High Setting: Definitely louder than the other settings as well as the Panaflo 92mm fan, however it also moved considerably more air than the others did as well.

Med Setting: Noise was similar to the L1A, however the airflow seemed to be a bit beneath that the Panaflo put out.

Low Setting: Definitely quieter than the others, nearly silent, actually. However the airflow was quite low. While low, I'd have to say it was a pretty decent flow for the noise it produced.

Panaflo 92L1A

It produced the airflow of the Enermax when it was at about the 2/3 or 3/4 mark of the speed dial, while making the noise of about the 50% mark. This means it was more efficient in moving the air than the Enermax, however, at high settings, the Enermax blew it away. (Oi vey. Someone stop the puns.)


Enermax MA 80mm

High Setting: It moved about as much air as the Thermaltake did, however, it was also notably louder. (Not loud by my standards, but louder than the Thermaltake was.) Then when compared to the Delta, well, it was a lot less powerful, but it was also a lot quieter.

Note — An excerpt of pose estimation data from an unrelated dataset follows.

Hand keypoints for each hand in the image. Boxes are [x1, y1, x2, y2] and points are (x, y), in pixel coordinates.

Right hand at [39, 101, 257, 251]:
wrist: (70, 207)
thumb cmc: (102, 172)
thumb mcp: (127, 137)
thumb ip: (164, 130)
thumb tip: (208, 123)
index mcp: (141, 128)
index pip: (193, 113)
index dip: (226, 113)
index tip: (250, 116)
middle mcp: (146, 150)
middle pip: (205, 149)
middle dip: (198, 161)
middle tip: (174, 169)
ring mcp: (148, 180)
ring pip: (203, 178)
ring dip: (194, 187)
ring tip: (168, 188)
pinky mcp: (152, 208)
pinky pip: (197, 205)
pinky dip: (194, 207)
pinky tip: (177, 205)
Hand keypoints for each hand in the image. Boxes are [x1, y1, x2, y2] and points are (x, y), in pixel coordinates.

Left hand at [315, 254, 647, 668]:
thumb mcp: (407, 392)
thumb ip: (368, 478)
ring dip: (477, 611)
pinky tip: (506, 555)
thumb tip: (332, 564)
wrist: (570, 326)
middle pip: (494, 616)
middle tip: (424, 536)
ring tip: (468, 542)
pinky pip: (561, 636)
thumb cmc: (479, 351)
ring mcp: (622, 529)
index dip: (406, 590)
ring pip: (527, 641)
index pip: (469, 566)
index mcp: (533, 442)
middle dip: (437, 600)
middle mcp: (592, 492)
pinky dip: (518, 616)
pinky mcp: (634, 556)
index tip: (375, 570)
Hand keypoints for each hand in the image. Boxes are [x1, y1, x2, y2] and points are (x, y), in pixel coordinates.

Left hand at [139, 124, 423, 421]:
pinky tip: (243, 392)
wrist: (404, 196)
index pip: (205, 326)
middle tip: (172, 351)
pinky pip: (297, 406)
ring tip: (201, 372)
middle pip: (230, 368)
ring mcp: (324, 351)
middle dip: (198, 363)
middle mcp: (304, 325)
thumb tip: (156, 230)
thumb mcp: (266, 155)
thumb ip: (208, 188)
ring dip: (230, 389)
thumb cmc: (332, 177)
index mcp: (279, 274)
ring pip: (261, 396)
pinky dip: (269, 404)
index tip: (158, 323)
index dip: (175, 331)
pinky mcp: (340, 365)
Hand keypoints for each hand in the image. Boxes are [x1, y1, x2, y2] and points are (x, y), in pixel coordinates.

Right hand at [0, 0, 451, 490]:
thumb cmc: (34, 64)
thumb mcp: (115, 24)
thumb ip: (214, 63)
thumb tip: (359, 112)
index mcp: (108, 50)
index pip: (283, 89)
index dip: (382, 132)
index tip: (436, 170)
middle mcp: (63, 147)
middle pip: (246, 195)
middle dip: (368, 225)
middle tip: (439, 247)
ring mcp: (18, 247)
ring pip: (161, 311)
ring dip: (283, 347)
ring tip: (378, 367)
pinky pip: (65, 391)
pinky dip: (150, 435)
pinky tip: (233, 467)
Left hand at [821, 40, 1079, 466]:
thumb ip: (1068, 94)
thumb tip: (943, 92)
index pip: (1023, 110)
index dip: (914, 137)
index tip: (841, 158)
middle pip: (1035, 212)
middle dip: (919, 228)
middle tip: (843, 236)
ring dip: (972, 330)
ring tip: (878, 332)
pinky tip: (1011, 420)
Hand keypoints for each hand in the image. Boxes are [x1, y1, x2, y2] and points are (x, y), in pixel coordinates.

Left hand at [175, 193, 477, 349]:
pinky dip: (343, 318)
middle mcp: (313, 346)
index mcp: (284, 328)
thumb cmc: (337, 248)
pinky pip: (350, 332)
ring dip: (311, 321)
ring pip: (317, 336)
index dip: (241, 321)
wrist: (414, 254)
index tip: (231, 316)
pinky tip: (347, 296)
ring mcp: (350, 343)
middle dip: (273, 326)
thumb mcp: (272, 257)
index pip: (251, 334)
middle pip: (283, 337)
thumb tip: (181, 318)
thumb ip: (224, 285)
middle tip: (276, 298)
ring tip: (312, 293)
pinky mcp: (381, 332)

Med and Low settings: Obviously less air and quieter than at the high settings. Very plausible settings for use in a case under the right conditions.

Thermaltake 8025A

About as powerful as the Enermax on the high setting, but it only produced as much noise as the Enermax did when it was at about 80% speed.

Delta 80x80x38mm

As big, fast, and as powerful as they come. (Not to mention as noisy as they come, too.) This beast literally blew away the competition in both airflow and noise levels. It was the only one of the fans here I'd call "loud" by my own standards. (Meaning, I don't mind the hum of a Delta 60mm 36cfm model.)

Performance: 3.5/5

Pros & Cons


  • Adjustable speed
  • Awesome design
  • Includes full mounting hardware
  • Gold fan grilles
  • They just look sweet
  • All fans (even the 120mm) can be hooked to a motherboard header


  • Not the best noise/cfm ratio
  • Not everyone likes a purple fan


Well, I'd say these fans are a very nice introduction to the cooling world. While there are fans at every step that CAN beat them in air/noise ratio, there are no other fans out there that can beat them at customizability. Changing the speed only took a matter of 2 or 3 seconds per fan, meaning that someone can pop the side panel and in less than 30 seconds change the speed of their fans all across the board here. So, if you're like me and have a cooler room, you can keep the fans a bit quieter, but when you haul the tower off to a much warmer LAN setting you can get everything running as cool by kicking them up a notch or two. These are absolutely awesome fans to have.